#### SUPPLIED DATA ####

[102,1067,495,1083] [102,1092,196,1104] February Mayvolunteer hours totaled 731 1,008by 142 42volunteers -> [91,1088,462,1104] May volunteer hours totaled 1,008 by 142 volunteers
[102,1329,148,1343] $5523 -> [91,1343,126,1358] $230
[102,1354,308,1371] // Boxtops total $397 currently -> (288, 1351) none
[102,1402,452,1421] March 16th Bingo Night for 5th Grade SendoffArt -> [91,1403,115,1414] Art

####
#### SUPPLIED DATA ####

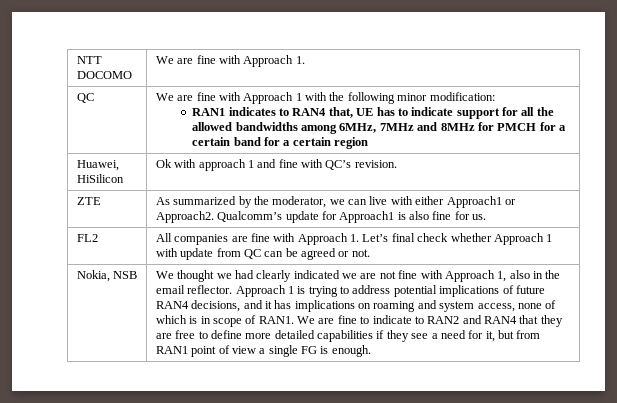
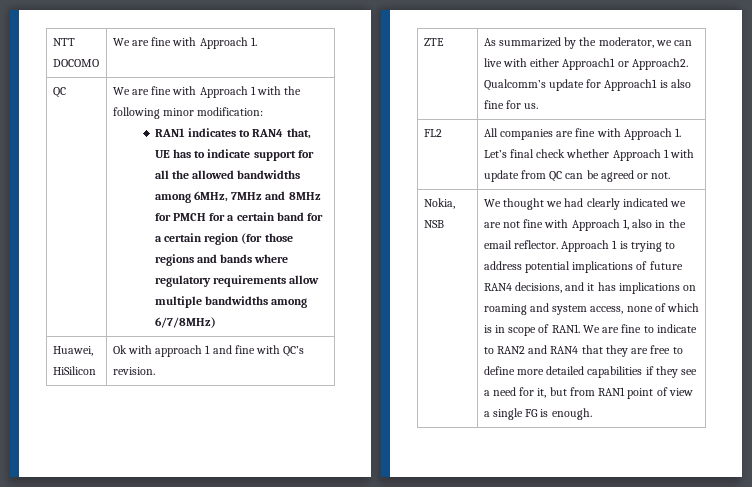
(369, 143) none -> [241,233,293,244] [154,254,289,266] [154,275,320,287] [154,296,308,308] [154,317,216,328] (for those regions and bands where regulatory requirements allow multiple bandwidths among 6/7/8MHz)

####

# WHAT TO PRODUCE
Line count for "none": give the number of lines in the data above that include it, and nothing else.

# REPLY TO THE EXERCISE
2